А вот и олицетворенное зло приближается к ней — с новой расческой в руке, растерянный и повинный, и он печально спрашивает ее:
— Ну что ты опять плачешь?
— А ты бы хотел, чтобы я радовалась? — жалко всхлипывает она и не прячет от него слезы, сочувствия просит: чтобы он пожалел ее и затосковал вместе с нею, ее обидчик. Что ж, ведь больше ей некому пожаловаться…
А игрушечная обезьянка Астап так ничего и не понимал, он притих и с огорчением думал: что уж такого, ведь я ее не убил, не поранил, и она ведь все равно не девушка, и я ничем не заразил ее — это точно.
Она сказала, присмирев:
— Ты не виноват. Это мне — за мое. За выражение лица… И чтоб знала, с кем связываться… — Мелькнула на миг злоба, но нет, только на миг — она отмела, ей не хотелось сейчас обижать Астапа: ведь позади у них осталось таинство, предназначенное природой к священному делу продолжения жизни, и что бы там и как бы там ни было, они пережили кровное родство соития; Женя была почвой, которую бедняга засеял, и ему велел теперь инстинкт хранить и оберегать эту почву ради будущих всходов потомства, и вот он покупал ей расчески, он заботился о ней, и он не мог сейчас не любить ее: она содержала в себе часть его самого; и Женя тоже чувствовала все это и не могла больше держать в себе ненависти к нему.
Ненависть появилась позднее — в самолете. Проникло, пробралось до самого костного вещества: осквернилась.
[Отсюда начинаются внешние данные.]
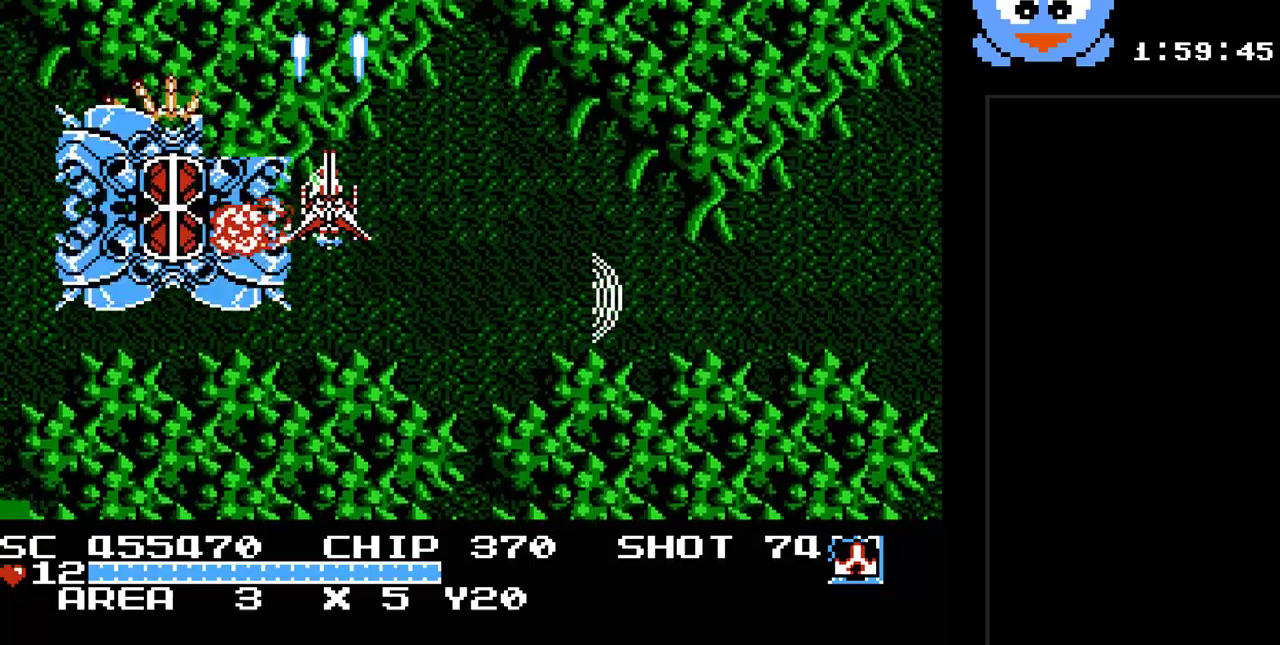
{"buttons": ["B", "Y"], "events": []}
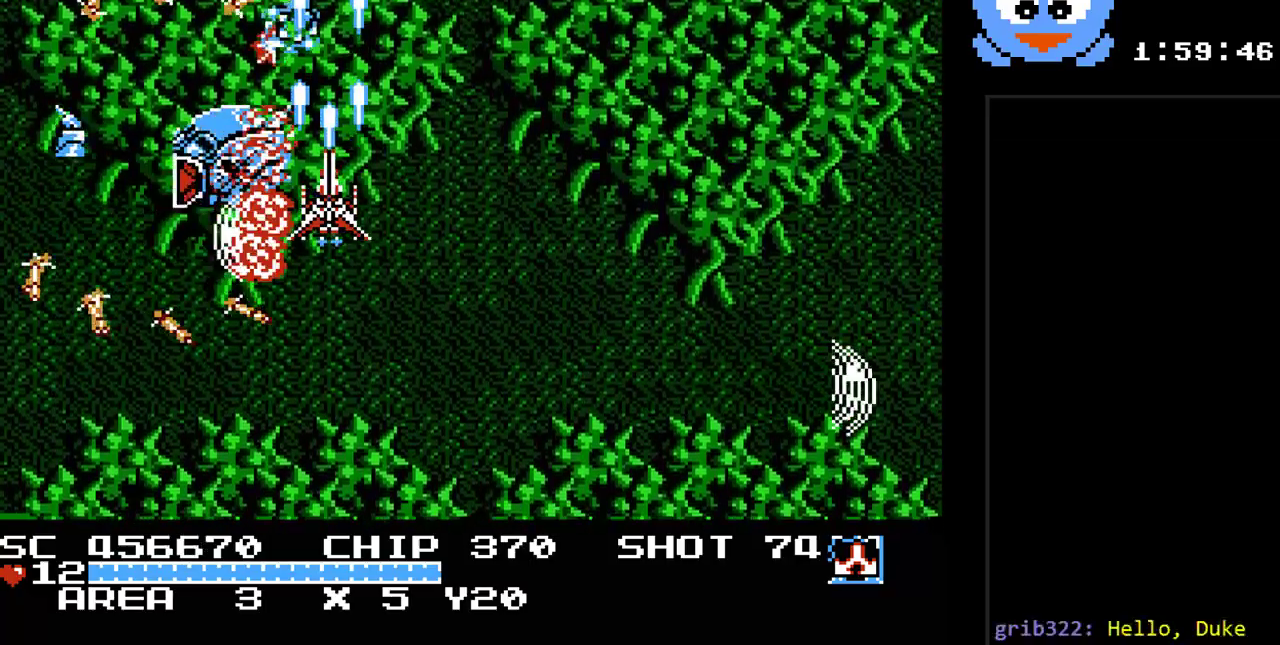
{"buttons": ["B", "Y"], "events": []}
От брезгливости она несколько раз ходила мыть руки, она прикладывала их к горящему лицу — но очищения не наступало, и, возвращаясь, она с недоумением оглядывала пассажиров: опять эти нейтральные, ни в чем не замешанные лица — но теперь она не верила больше, что они не знают зла, — знают, все видели, но каждый утерся, съел и пошел как ни в чем не бывало — все скоты, и сейчас она была уверена: о каждом из них знает всю подноготную, всю их таимую, постыдную правду — она есть, эта правда, ибо, не кройся она за пристойным покоем их лиц, разве могла бы уцелеть без благотворной среды и тайного пропитания, находимого в каждой из этих душ, зараза, бацилла тупого, жестокого зла!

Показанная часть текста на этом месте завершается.